If `T= 2pisqrt(1/8)`, then relative errors in T and l are in the ratio

To solve the problem, we need to find the ratio of the relative errors in \( T \) and \( L \) given that \( T = 2\pi \sqrt{\frac{L}{G}} \). ### Step-by-Step Solution: 1. **Write the expression for \( T \)**: \[ T = 2\pi \sqrt{\frac{L}{G}} \] 2. **Take the logarithm of both sides**: \[ \log T = \log(2\pi) + \frac{1}{2} \log L - \frac{1}{2} \log G \] 3. **Differentiate both sides**: Using the property of logarithms and differentiation, we have: \[ \frac{dT}{T} = 0 + \frac{1}{2} \frac{dL}{L} - \frac{1}{2} \frac{dG}{G} \] Since \( G \) is a constant, \( \frac{dG}{G} = 0 \).

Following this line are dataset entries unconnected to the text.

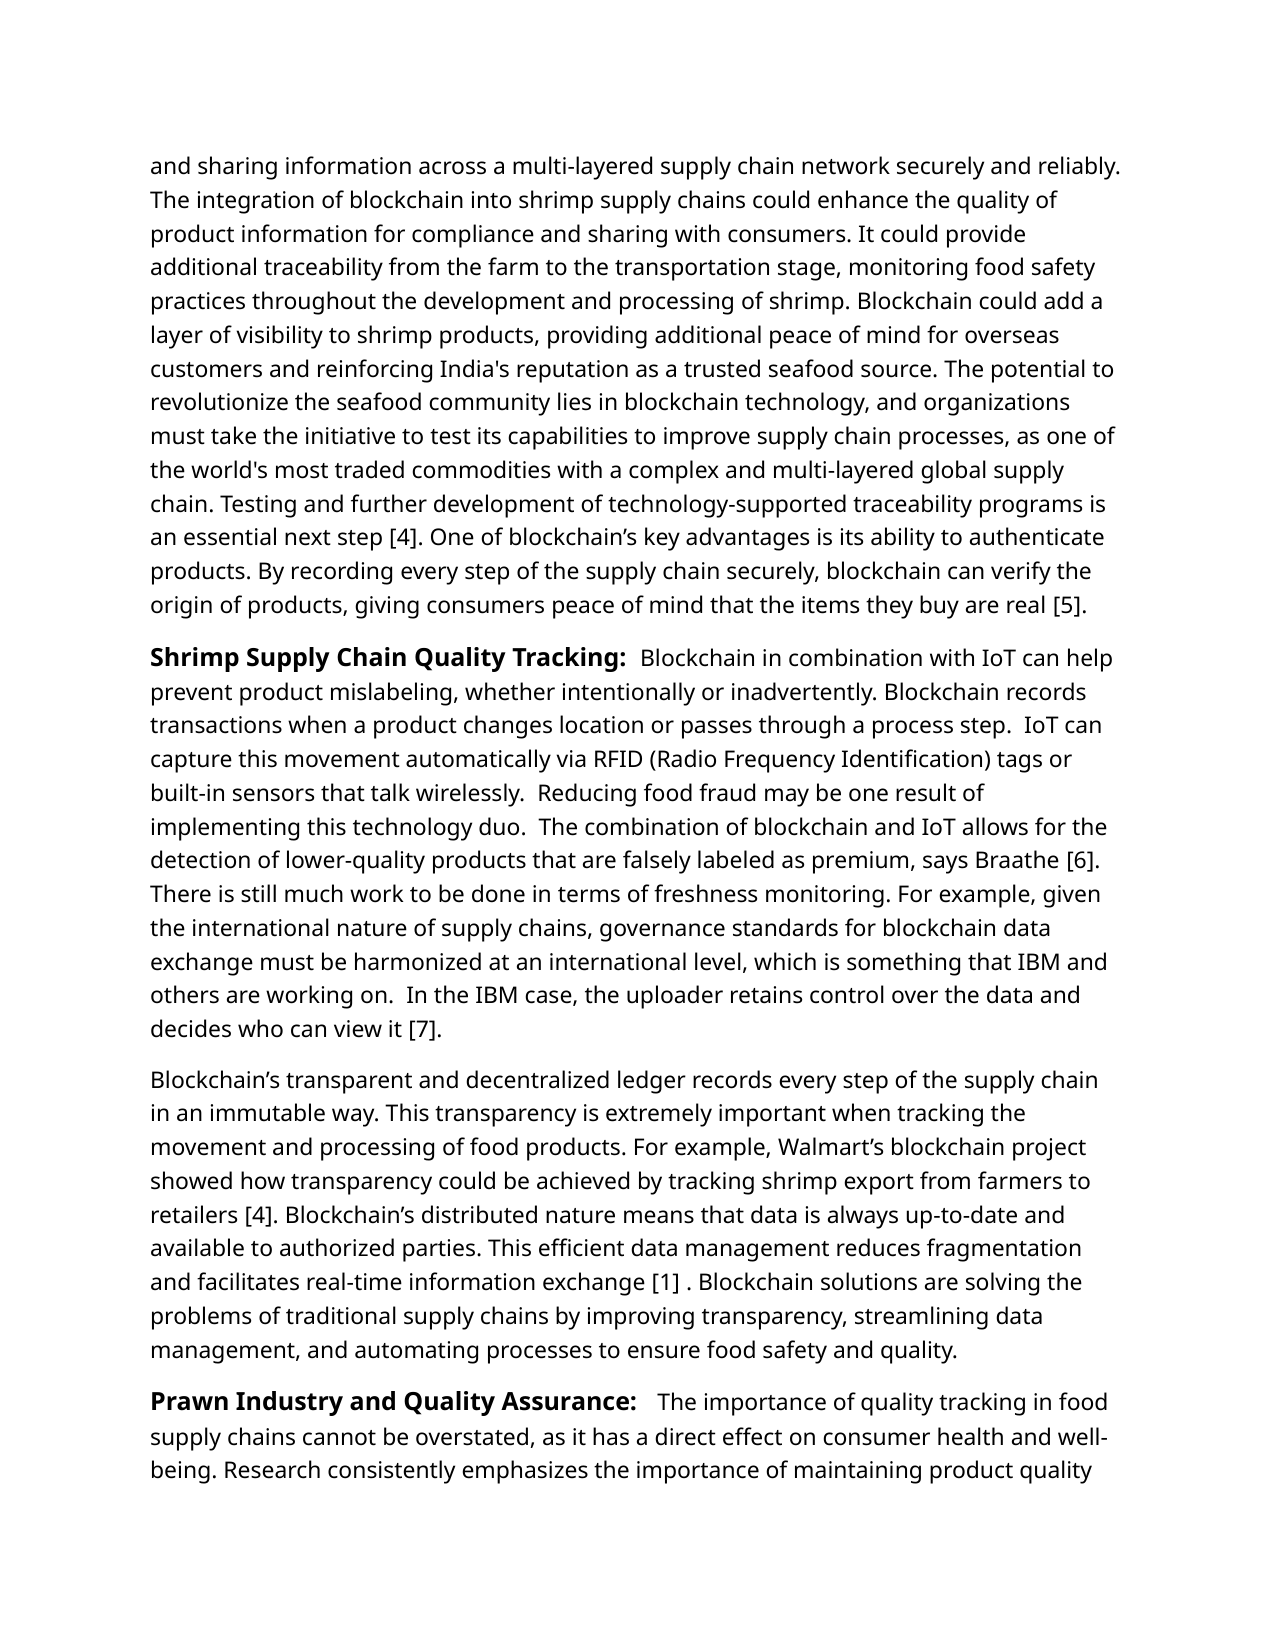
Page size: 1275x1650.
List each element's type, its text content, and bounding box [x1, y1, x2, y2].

text Shrimp Supply Chain Quality Tracking: Blockchain in combination with IoT can help prevent product mislabeling, whether intentionally or inadvertently. Blockchain records transactions when a product changes location or passes through a process step. IoT can capture this movement automatically via RFID (Radio Frequency Identification) tags or built-in sensors that talk wirelessly. Reducing food fraud may be one result of implementing this technology duo. The combination of blockchain and IoT allows for the detection of lower-quality products that are falsely labeled as premium, says Braathe . There is still much work to be done in terms of freshness monitoring. For example, given the international nature of supply chains, governance standards for blockchain data exchange must be harmonized at an international level, which is something that IBM and others are working on. In the IBM case, the uploader retains control over the data and decides who can view it . [150, 639, 1125, 1044]
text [150, 150, 1125, 620]
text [150, 1384, 1125, 1486]
text Blockchain’s transparent and decentralized ledger records every step of the supply chain in an immutable way. This transparency is extremely important when tracking the movement and processing of food products. For example, Walmart’s blockchain project showed how transparency could be achieved by tracking shrimp export from farmers to retailers . Blockchain’s distributed nature means that data is always up-to-date and available to authorized parties. This efficient data management reduces fragmentation and facilitates real-time information exchange . Blockchain solutions are solving the problems of traditional supply chains by improving transparency, streamlining data management, and automating processes to ensure food safety and quality. [150, 1064, 1125, 1365]
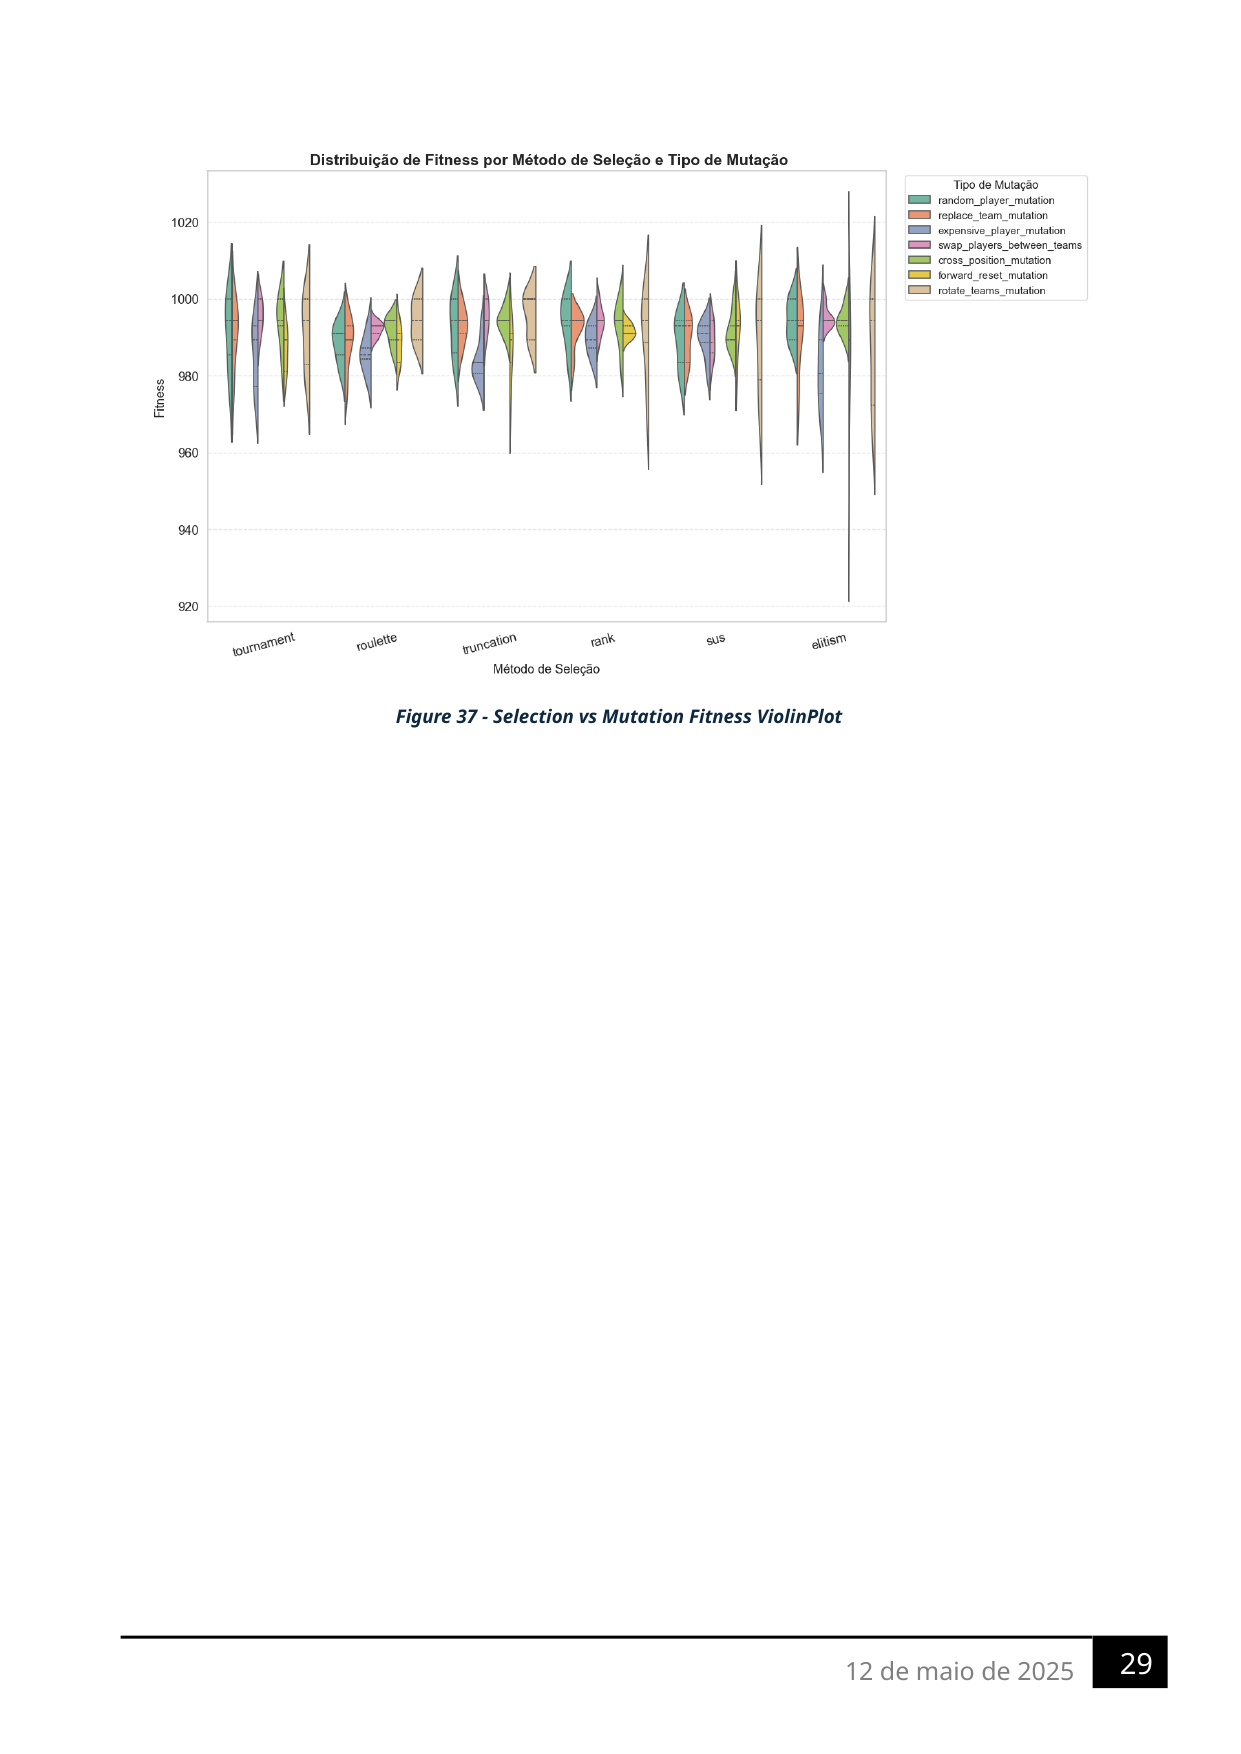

Thus, we simplify to: \[ \frac{dT}{T} = \frac{1}{2} \frac{dL}{L} \] 4. **Relate differentials to errors**: We can approximate differentials with errors: \[ \frac{\Delta T}{T} \approx \frac{1}{2} \frac{\Delta L}{L} \] 5. **Express the ratio of relative errors**: Rearranging gives us: \[ \frac{\Delta T/T}{\Delta L/L} = \frac{1}{2} \] 6. **Conclusion**: The ratio of the relative errors in \( T \) and \( L \) is: \[ \frac{\Delta T/T}{\Delta L/L} = \frac{1}{2} \] ### Final Answer: The ratio of the relative errors in \( T \) and \( L \) is \( \frac{1}{2} \).